§ 你要做的
把下面所有条目一字不差地抄写一遍。

§ 练习输入
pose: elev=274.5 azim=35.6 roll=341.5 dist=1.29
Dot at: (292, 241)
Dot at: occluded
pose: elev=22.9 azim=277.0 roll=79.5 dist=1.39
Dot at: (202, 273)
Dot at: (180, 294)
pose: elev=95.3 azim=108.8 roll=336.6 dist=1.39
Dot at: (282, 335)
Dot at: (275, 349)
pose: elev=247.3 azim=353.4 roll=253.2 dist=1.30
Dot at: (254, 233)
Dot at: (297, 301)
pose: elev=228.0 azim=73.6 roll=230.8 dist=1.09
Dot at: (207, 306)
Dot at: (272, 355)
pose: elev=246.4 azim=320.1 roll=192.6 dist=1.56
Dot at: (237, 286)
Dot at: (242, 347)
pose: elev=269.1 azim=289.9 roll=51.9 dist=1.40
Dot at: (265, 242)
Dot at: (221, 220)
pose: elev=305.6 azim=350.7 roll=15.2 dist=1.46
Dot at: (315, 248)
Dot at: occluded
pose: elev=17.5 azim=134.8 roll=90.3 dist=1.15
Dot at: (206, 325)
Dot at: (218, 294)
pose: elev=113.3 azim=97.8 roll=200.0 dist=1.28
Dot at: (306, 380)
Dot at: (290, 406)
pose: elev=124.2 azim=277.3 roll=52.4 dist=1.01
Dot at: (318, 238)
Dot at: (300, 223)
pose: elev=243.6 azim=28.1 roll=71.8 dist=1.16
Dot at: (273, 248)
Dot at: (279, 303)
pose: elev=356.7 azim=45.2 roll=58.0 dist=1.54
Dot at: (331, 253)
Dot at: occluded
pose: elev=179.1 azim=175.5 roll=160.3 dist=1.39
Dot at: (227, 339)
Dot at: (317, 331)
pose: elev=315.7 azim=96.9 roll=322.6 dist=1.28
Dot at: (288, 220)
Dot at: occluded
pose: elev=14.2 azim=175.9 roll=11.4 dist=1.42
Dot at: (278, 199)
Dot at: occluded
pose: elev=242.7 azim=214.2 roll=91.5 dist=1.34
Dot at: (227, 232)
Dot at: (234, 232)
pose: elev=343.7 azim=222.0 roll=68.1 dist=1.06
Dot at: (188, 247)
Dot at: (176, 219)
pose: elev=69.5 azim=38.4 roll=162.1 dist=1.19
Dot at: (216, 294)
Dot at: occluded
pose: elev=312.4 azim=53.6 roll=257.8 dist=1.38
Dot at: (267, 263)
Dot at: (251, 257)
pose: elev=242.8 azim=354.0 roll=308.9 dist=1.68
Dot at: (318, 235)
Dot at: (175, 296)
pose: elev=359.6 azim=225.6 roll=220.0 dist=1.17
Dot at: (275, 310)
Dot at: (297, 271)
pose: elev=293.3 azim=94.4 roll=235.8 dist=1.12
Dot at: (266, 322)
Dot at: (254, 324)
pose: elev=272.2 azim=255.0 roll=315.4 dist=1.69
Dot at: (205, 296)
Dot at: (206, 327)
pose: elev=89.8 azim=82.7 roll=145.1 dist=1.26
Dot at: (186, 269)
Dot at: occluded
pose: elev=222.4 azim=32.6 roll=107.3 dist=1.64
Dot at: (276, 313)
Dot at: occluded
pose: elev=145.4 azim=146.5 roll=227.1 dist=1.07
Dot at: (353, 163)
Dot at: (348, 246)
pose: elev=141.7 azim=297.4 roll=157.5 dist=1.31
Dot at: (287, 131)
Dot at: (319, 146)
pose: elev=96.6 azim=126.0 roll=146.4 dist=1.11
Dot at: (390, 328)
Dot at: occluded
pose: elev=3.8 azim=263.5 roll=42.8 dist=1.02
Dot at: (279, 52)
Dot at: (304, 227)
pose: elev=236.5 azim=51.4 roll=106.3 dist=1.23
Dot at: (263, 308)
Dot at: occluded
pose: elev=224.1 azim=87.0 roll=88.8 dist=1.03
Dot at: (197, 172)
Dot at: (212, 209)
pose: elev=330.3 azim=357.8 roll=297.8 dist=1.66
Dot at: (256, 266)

§ 本题答案
pose: elev=274.5 azim=35.6 roll=341.5 dist=1.29
Dot at: (292, 241)
Dot at: occluded
pose: elev=22.9 azim=277.0 roll=79.5 dist=1.39
Dot at: (202, 273)
Dot at: (180, 294)
pose: elev=95.3 azim=108.8 roll=336.6 dist=1.39
Dot at: (282, 335)
Dot at: (275, 349)
pose: elev=247.3 azim=353.4 roll=253.2 dist=1.30
Dot at: (254, 233)
Dot at: (297, 301)
pose: elev=228.0 azim=73.6 roll=230.8 dist=1.09
Dot at: (207, 306)
Dot at: (272, 355)
pose: elev=246.4 azim=320.1 roll=192.6 dist=1.56
Dot at: (237, 286)
Dot at: (242, 347)
pose: elev=269.1 azim=289.9 roll=51.9 dist=1.40
Dot at: (265, 242)
Dot at: (221, 220)
pose: elev=305.6 azim=350.7 roll=15.2 dist=1.46
Dot at: (315, 248)
Dot at: occluded
pose: elev=17.5 azim=134.8 roll=90.3 dist=1.15
Dot at: (206, 325)
Dot at: (218, 294)
pose: elev=113.3 azim=97.8 roll=200.0 dist=1.28
Dot at: (306, 380)
Dot at: (290, 406)
pose: elev=124.2 azim=277.3 roll=52.4 dist=1.01
Dot at: (318, 238)
Dot at: (300, 223)
pose: elev=243.6 azim=28.1 roll=71.8 dist=1.16
Dot at: (273, 248)
Dot at: (279, 303)
pose: elev=356.7 azim=45.2 roll=58.0 dist=1.54
Dot at: (331, 253)
Dot at: occluded
pose: elev=179.1 azim=175.5 roll=160.3 dist=1.39
Dot at: (227, 339)
Dot at: (317, 331)
pose: elev=315.7 azim=96.9 roll=322.6 dist=1.28
Dot at: (288, 220)
Dot at: occluded
pose: elev=14.2 azim=175.9 roll=11.4 dist=1.42
Dot at: (278, 199)
Dot at: occluded
pose: elev=242.7 azim=214.2 roll=91.5 dist=1.34
Dot at: (227, 232)
Dot at: (234, 232)
pose: elev=343.7 azim=222.0 roll=68.1 dist=1.06
Dot at: (188, 247)
Dot at: (176, 219)
pose: elev=69.5 azim=38.4 roll=162.1 dist=1.19
Dot at: (216, 294)
Dot at: occluded
pose: elev=312.4 azim=53.6 roll=257.8 dist=1.38
Dot at: (267, 263)
Dot at: (251, 257)
pose: elev=242.8 azim=354.0 roll=308.9 dist=1.68
Dot at: (318, 235)
Dot at: (175, 296)
pose: elev=359.6 azim=225.6 roll=220.0 dist=1.17
Dot at: (275, 310)
Dot at: (297, 271)
pose: elev=293.3 azim=94.4 roll=235.8 dist=1.12
Dot at: (266, 322)
Dot at: (254, 324)
pose: elev=272.2 azim=255.0 roll=315.4 dist=1.69
Dot at: (205, 296)
Dot at: (206, 327)
pose: elev=89.8 azim=82.7 roll=145.1 dist=1.26
Dot at: (186, 269)
Dot at: occluded
pose: elev=222.4 azim=32.6 roll=107.3 dist=1.64
Dot at: (276, 313)
Dot at: occluded
pose: elev=145.4 azim=146.5 roll=227.1 dist=1.07
Dot at: (353, 163)
Dot at: (348, 246)
pose: elev=141.7 azim=297.4 roll=157.5 dist=1.31
Dot at: (287, 131)
Dot at: (319, 146)
pose: elev=96.6 azim=126.0 roll=146.4 dist=1.11
Dot at: (390, 328)
Dot at: occluded
pose: elev=3.8 azim=263.5 roll=42.8 dist=1.02
Dot at: (279, 52)
Dot at: (304, 227)
pose: elev=236.5 azim=51.4 roll=106.3 dist=1.23
Dot at: (263, 308)
Dot at: occluded
pose: elev=224.1 azim=87.0 roll=88.8 dist=1.03
Dot at: (197, 172)
Dot at: (212, 209)
pose: elev=330.3 azim=357.8 roll=297.8 dist=1.66
Dot at: (256, 266)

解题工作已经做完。